Exact copies of all the lines below are required, with the pictures omitted.

> _Information shown_:
========================================

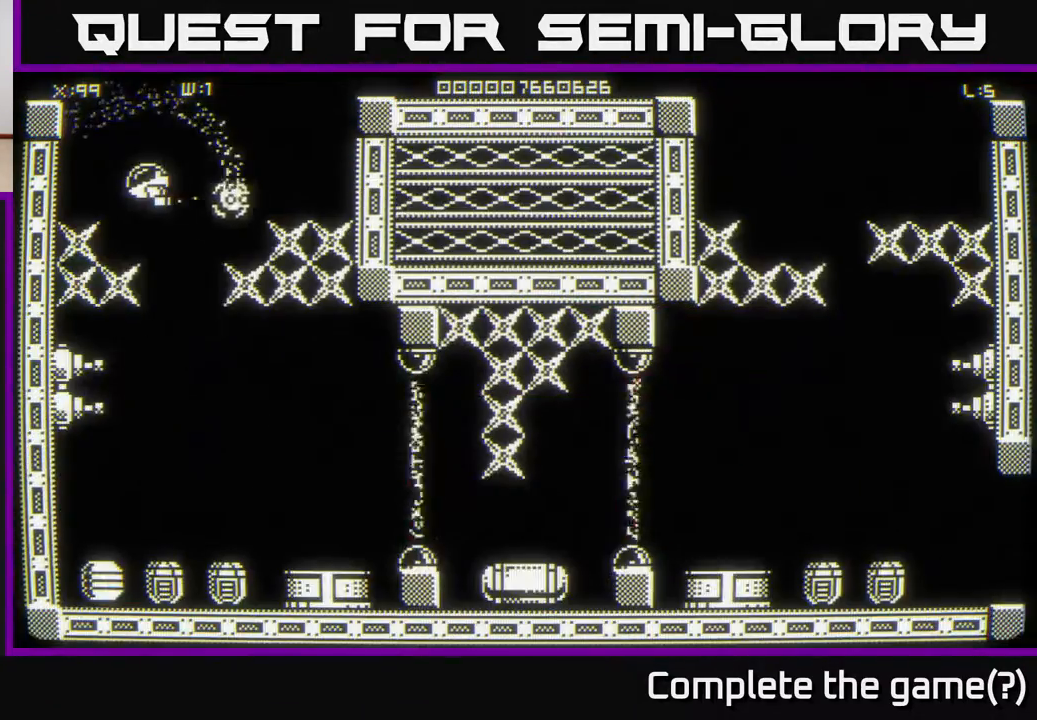
{"buttons": [], "left_stick": "center", "right_stick": "down", "events": [[17, "right_stick", "down"], [50, "left_stick", "left"], [400, "left_stick", "center"]]}
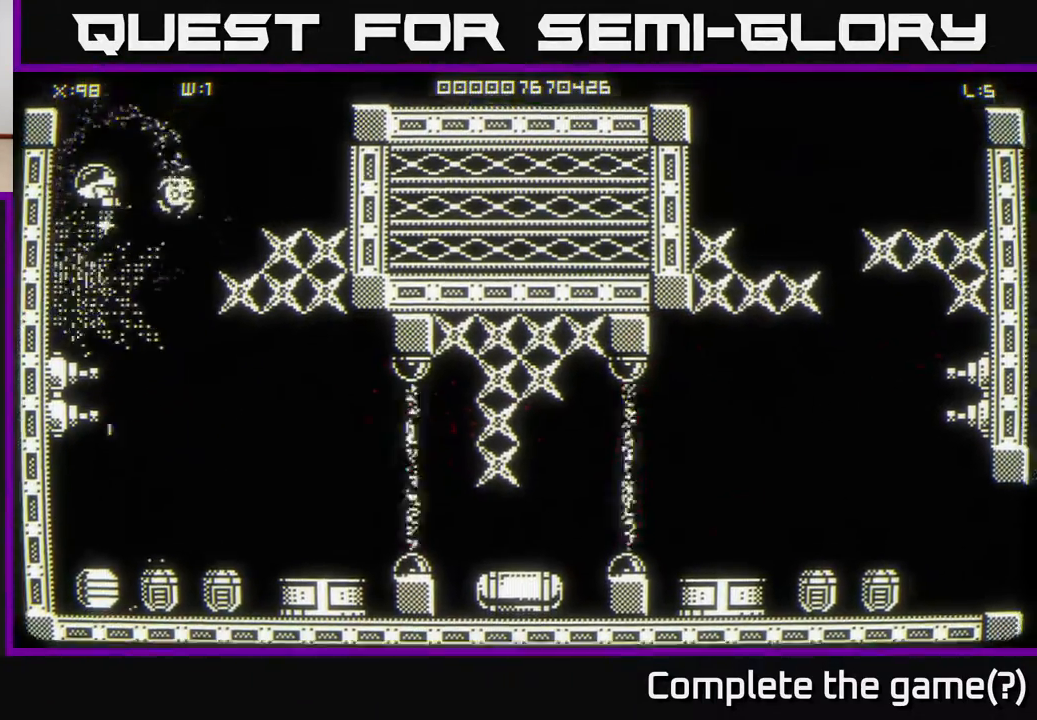
{"buttons": [], "left_stick": "center", "right_stick": "down", "events": [[33, "left_stick", "down-left"], [200, "left_stick", "center"]]}
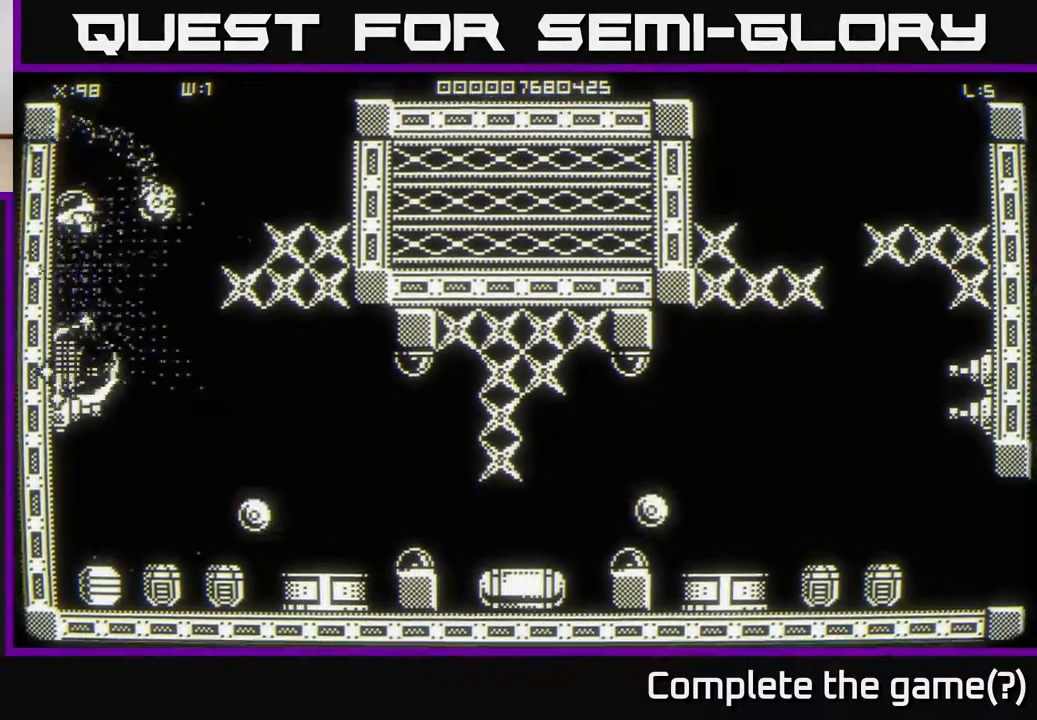
{"buttons": [], "left_stick": "center", "right_stick": "down", "events": [[17, "left_stick", "right"], [333, "left_stick", "left"], [500, "left_stick", "center"]]}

========================================

> _Reply_:
{"buttons": [], "left_stick": "center", "right_stick": "down", "events": [[17, "right_stick", "down"], [50, "left_stick", "left"], [400, "left_stick", "center"]]}
{"buttons": [], "left_stick": "center", "right_stick": "down", "events": [[33, "left_stick", "down-left"], [200, "left_stick", "center"]]}
{"buttons": [], "left_stick": "center", "right_stick": "down", "events": [[17, "left_stick", "right"], [333, "left_stick", "left"], [500, "left_stick", "center"]]}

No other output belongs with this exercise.